If the authors are serious, this is a silly, distasteful book. To ask why this is so would be a far more useful project. The world may be like this at times, but often it isn’t. We are told, for instance, to “be conspicuous at all cost,” then told to “behave like others.” More seriously, Greene never really defines “power,” and he merely asserts, rather than offers evidence for, the Hobbesian world of all against all in which he insists we live. While compelling in the way an auto accident might be, the book is simply nonsense. Quotations in the margins amplify the lesson being taught. Each chapter is conveniently broken down into sections on what happened to those who transgressed or observed the particular law, the key elements in this law, and ways to defensively reverse this law when it’s used against you. Each law, however, gets its own chapter: “Conceal Your Intentions,” “Always Say Less Than Necessary,” “Pose as a Friend, Work as a Spy,” and so on. These laws boil down to being as ruthless, selfish, manipulative, and deceitful as possible. This power game can be played well or poorly, and in these 48 laws culled from the history and wisdom of the world’s greatest power players are the rules that must be followed to win. We live today as courtiers once did in royal courts: we must appear civil while attempting to crush all those around us.

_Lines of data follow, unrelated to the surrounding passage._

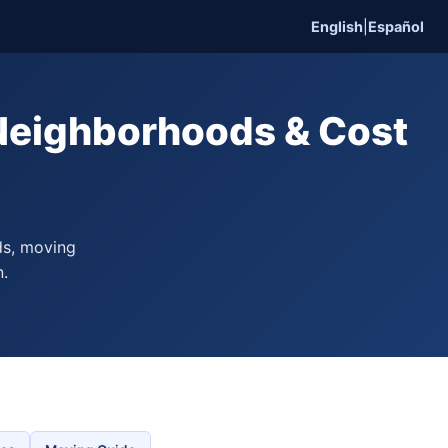
English
|
Español
 Neighborhoods & Cost
ds, moving
n.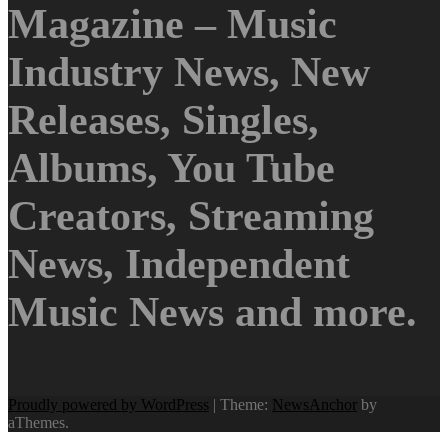
Magazine – Music
Industry News, New
Releases, Singles,
Albums, You Tube
Creators, Streaming
News, Independent
Music News and more.
Proudly powered by WordPress
|
Theme:
NewsAnchor
by
aThemes.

The authors have created a sort of anti-Book of Virtues in this encyclopedic compendium of the ways and means of power.Įveryone wants power and everyone is in a constant duplicitous game to gain more power at the expense of others, according to Greene, a screenwriter and former editor at Esquire (Elffers, a book packager, designed the volume, with its attractive marginalia). In the end, though, it all feels a little sad, and Buell has the smarts to know it: “I wanted to make others happy more than I wanted to make myself happy.”
The saving grace is that Buell has a carbonated sense of humor, describing herself as a “quasi-scene-maker pseudocelebrity” and dubbing Steve Tyler (of Aerosmith) “ ‘the poor man’s Mick Jagger’ because of the remarkable resemblance in their lips.” Less lively pages are devoted to her own singing career and life with daughter Liv Tyler. She also has some tender recollections of Mick Jagger (“the first time in my life that I had an orgasm without clitoral stimulation”). Although she does develop a theme along the way, the author is perfectly happy simply to pursue the famous (“I got to see Keith Moon before he died”) or go gaga over John Lennon (“Oh man, if he wasn’t special, then I’m insane”). I wasn’t black and I wasn’t weird”), Jimmy Page (“When he kissed me, he loved to spew his saliva into my mouth”), Rod Stewart (“We really liked each other sexually and had a real fondness for one another”), Elvis Costello (“unbridled and mutually satisfying passion”), and Jack Nicholson (“I was having my first very cool sex-against-the-car-with-Jack Nicholson lesson”). There were, for starters, Todd Rundgren (“incredible sexual energy, we had sex all the time”), David Bowie (“I don’t think I was really his cup of tea sexually. Although she claims that she was never simply questing after sex (and that she felt hurt because “people always wanted to have sex with me, instead of wondering what I thought or felt”), she sure describes it with great gusto here.
Steven tyler and bebe buell series#
A name-dropping memoir (“I had a similar experience with Salvador Dalí”) by the ex-model who became lover and muse to a 30-year stretch of American glitterati.īuell moved to New York in 1972 and began a remarkable series of affairs with rock musicians, fashion photographers, and assorted celebrities.